# What are the first things to do upon arrival in Hong Kong



## expatnoob (Apr 6, 2013)

Hi all,

as I'm new to relocation, please forgive me if I ask stupid or silly questions

firstly is it possible to get a VISA before arriving in Hong Kong, understand that it might took up to 6 weeks.

What are the first things to do upon arrival in Hong Kong?

from 
expatarrival dot com/article/expat-check-list-tips-for-planning-your-relocation

I would say that first thing to do is to open a bank account at the airport (hongkongairport dot com/eng/passenger/arrival/t1/airport-services-facilities/money-exchange-bank.html). How should I open a bank account? I supposed I don't bring SGD 1000 with me right? What should be the minimum amount that I should start off with?

How about my credit cards as it is now charged in SGD. Also how about my existing insurance policies back in my current location, S'pore?

Should I settle my transportation issues next? Does buying a omega card more or less settle my transportation issues? What value of omega card should I purchase?

from en dot wikipedia dot org/wiki/Octopus_card#Payments


> from When riding the MTR system, the entry point of commuters is noted when a passenger enters, and the appropriate amount based on distance traveled will be deducted when the users show their card again at the exit point.


With that quote does it mean that I need not know the exact fees in advance when travelling on MTR? How about buses? I need to know the exact fees right? 

Can I purchase the pocket size bus guides from the 5 bus companies upon arrival at the airport?

Next

How about accommodation? Understand that I will have to stay in hotel for first few weeks, but how long should I reasonably wait for my accommodation?


Next thing to settle is purchasing a mobile plan right?

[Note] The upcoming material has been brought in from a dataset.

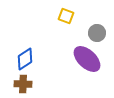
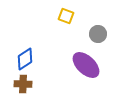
gray circle: moved 1 px right, 1 px down
purple ellipse: moved 1 px left, 6 px down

Did I missed out other essential things?


----------



## fergie (Oct 4, 2010)

Usually the company who you are going to work for, will sort out your HK work visa, which has to be renewed every 2 years.
Companies will usually also help with advising where to live if you ask them, as you will know your budget, and they can usually advise on areas to live within easy commuting to work.If you have to live in a hotel for a short while it shouldn't take long to rent accommodation, many expats moving out of HK sell their little used furniture for very reasonable prices, adverts for that you can find on other asiaexpat forums. I can't advertise them on this forum. 
Your present credit card should work in most cash machines. If you want to open a HK bank account you just need to walk in any HK bank, with proof of where you are working-ie a copy of the work contract, your passport (they will make a copy), a HK home address, they'll tell you the amount you need to open an account, and help you with filling in the forms,then you will get a credit card either in the post, or have to collect it from the branch quite soon after applying for it. 
You can purchase an octapus card at HK central MTR- near worldwide plaza, when I last got one it was 100HKD, and then you top it up at many stores, and use it on most public transport, buses, ferries, MTR etc, but not in the taxi's.
Re your insurances, read the policy, and see whether they are covering HK as well, You may have health insurance covered by your company- again, check your contract.
Don't panic, Hk is a very nice organised place where you can find everything you need in time,most people speak English as well as local Mandarin and Cantonese. Find yourself a map to get around, and good luck.


----------



## mathic (Apr 4, 2013)

Hi There,

How is the IT job market in HK any one could help me on this want to be there on visit visa to find a job will this would be fine ? ..... what are the chances to change it to work visa as I have 5 years of experience in to IT I'm from Hyderabad, India. .... please help

Thanks in advance.


----------